16 de marzo de 2014

Tienes fotografía en las palabras que has vivido

Tienes fotografía en las palabras que has vivido. Hablando a veinte centímetros de mi boca y sonriendo, sonriendo como si todas tus historias fueran sonreíbles, me haces sentir que atestiguo con mi mirada todo lo que, en realidad, tan solo perciben mis oídos.

Y me da por pensar que la magia no seas tú, sino el sofá magnífico en el que nos enredamos tarde tras tarde, en el que el tiempo nos engaña y finge desaparecer para luego sorprendernos con horas perdidas entre piel y eternas conversaciones.

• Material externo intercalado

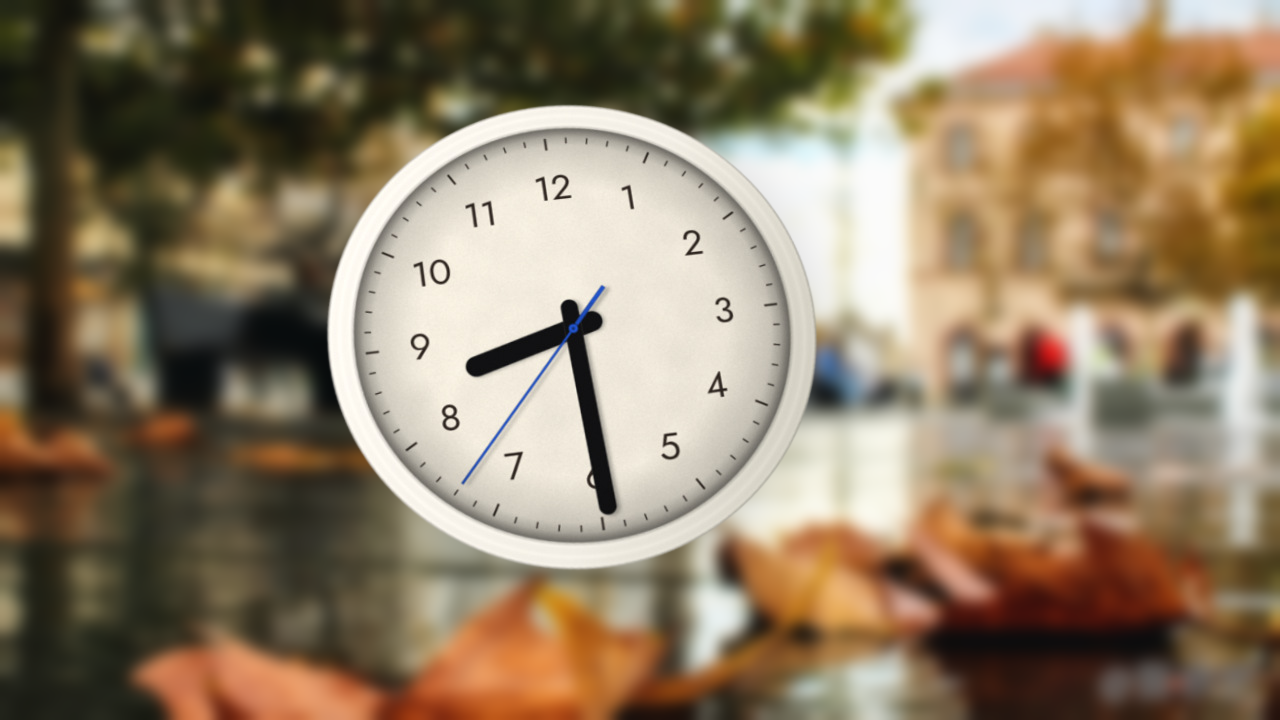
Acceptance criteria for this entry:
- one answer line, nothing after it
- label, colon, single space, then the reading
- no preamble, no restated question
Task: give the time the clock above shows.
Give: 8:29:37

¡Pero qué cosas se me ocurren! Ni el mejor sofá del mundo tiene tu sonrisa y tus abrazos…

27 de enero de 2014

Los desconocidos

Hoy he presenciado un encuentro entre dos extraños que antes de llegar a serlo se extrañaron con pavor y furia, como si tras aquel amor ruinoso solo quedara el vacío eterno para ambos. He sido testigo de su ignorarse mutuo, como deseando que el otro no hubiera advertido la presencia propia. Como si pensaran que el paso de los años les hacía inmunes a aquella soldadura que, supuse, debía de unirles todavía aunque fuera para sentirse cerca en aquel instante.

Estudié sus gestos con detenimiento y no eran aquellos que trae el amor, espontáneos y libres ante la mirada de cualquiera. Habían adquirido el tinte grisáceo de todos los sentimientos que, por no ser buenos, pasan desapercibidos en cafeterías como aquella.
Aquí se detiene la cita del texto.